Aprovechando el poco celo de la mucama que limpiaba en ese momento el baño, me filtré en la habitación de Dubatti y me escondí en el ropero hasta que la empleada terminó su tarea. Dubatti y su rubia para armar corrían seguramente por la playa, dando ejemplo de vida saludable: revisé cajones y equipaje. Encontré una agenda Morgan del tamaño de un cuaderno de clase de escuela primaria, con tapas de cuero y el nombre «Romeo Dubatti» estampado en oro. Sobre el escritorio de la suite había un teléfono celular que sonaba a cada rato con una chicharra ahogada, un set de maquillaje y una caja con pelucas para que la Barbie pudiera elegir con qué cabellera bajaría al baile de cierre de la convención, que se celebraba esa noche en el hotel.

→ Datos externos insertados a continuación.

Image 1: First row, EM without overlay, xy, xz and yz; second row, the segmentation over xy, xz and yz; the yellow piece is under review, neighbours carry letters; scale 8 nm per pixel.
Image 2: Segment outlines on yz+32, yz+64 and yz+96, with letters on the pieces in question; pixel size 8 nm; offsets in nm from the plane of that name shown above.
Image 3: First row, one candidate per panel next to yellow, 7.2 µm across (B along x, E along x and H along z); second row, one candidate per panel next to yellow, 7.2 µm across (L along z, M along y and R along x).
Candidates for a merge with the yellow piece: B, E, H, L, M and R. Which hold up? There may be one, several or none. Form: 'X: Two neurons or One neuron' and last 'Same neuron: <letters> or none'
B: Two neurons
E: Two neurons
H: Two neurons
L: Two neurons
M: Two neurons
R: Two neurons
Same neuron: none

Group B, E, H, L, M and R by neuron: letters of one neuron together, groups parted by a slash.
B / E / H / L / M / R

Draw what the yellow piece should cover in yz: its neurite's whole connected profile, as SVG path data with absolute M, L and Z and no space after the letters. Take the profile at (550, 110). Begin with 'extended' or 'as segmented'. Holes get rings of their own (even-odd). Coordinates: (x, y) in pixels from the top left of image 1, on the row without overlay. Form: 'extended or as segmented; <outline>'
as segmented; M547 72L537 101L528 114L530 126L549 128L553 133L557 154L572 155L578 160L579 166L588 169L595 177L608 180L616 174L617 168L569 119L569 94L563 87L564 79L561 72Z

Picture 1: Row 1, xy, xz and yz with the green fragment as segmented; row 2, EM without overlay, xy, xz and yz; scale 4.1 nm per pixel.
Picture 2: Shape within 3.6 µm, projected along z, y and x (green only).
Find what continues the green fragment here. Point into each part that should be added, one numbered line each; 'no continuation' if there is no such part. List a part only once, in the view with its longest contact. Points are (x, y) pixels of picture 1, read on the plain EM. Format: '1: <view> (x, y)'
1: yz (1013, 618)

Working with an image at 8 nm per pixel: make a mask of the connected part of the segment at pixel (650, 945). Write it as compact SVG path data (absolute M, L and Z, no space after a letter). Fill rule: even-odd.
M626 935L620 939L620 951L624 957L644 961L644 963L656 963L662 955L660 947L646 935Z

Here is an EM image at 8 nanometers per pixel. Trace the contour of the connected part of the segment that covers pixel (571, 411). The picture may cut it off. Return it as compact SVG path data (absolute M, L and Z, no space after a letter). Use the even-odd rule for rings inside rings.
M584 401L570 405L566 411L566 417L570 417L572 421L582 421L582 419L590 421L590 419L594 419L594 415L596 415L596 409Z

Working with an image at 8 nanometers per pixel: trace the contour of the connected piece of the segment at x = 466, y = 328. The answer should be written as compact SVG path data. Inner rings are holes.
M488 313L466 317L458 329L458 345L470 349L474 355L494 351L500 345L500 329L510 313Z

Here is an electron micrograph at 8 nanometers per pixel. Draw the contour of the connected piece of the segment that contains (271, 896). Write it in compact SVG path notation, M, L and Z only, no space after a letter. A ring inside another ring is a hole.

Me pregunté en qué momento se le despierta a uno la pasión por coleccionar chucherías: cajas de fósforos, estampillas postales o agendas de otros. Aquélla era una oportunidad como cualquiera para empezar. Los fósforos y los sellos postales van cayendo en desuso, y aunque hay agendas electrónicas muy completas y serviciales, no reemplazan todavía a las tradicionales como no puede cambiarse por una pantalla de computadora la sensación de mascota cariñosa y culta que nos proporciona llevar un buen libro bajo el sobaco. Guardé la agenda en mi bolso y abandoné el Costa Feliz por la puerta grande, antes de que Dubatti y su muñeca inflable volvieran del ejercicio aeróbico.
Irme ya mismo de la ciudad parecía una opción tan saludable como correr por la costa en jogging y zapatillas respirando hondo el aire de mar y admirando el culo de las señoritas que sobrepasan a los carcamanes por la vía rápida. Pero abandonar aquel escenario me pareció una deserción. Había una historia, que yo no había escrito y que ni siquiera me tenía como personaje secundario, pero cuya trama y desenlace me atraían ya casi morbosamente. Una historia con algún capítulo que se había desarrollado en Mar del Plata, y que había terminado con la vida de un buen amigo, después de que él mismo -debo reconocerlo- se tomara el trabajo de prepararse para morir.
SEGUNDA PARTE . Horas extras
21
Para no exhibirme en las playas marplatenses me fui a Miramar, balneario ubicado cuarenta kilómetros al sur que vende sus encantos turísticos con el eslogan «La ciudad de los niños», aunque las caras que abundaban por allí ese día no eran precisamente infantiles. A las once de la mañana había llegado a Mar del Plata y se había instalado en Chapadmalal, muy cerca de Miramar, el gobernador de la provincia. Y a las ocho de la noche estaba anunciado el arribo del presidente. Demasiada presencia oficial para el baile de cenicienta de una sencilla convención de operadores de turismo.
– ¿En qué te metiste, Mareco? Volvé a manejar tu taxi o te vamos a tener que llorar con lágrimas de cocodrilo en la próxima cena de ex alumnos -dijo Gargano cuando pude ubicarlo por teléfono al mediodía, aunque de inmediato me pidió que no me moviera de Miramar, que lo esperara, tenía dos días de franco y no se los quería arruinar saliendo en Buenos Aires con una viuda de cincuenta que pretendía, desde hacía meses, casarse con él de blanco y por iglesia.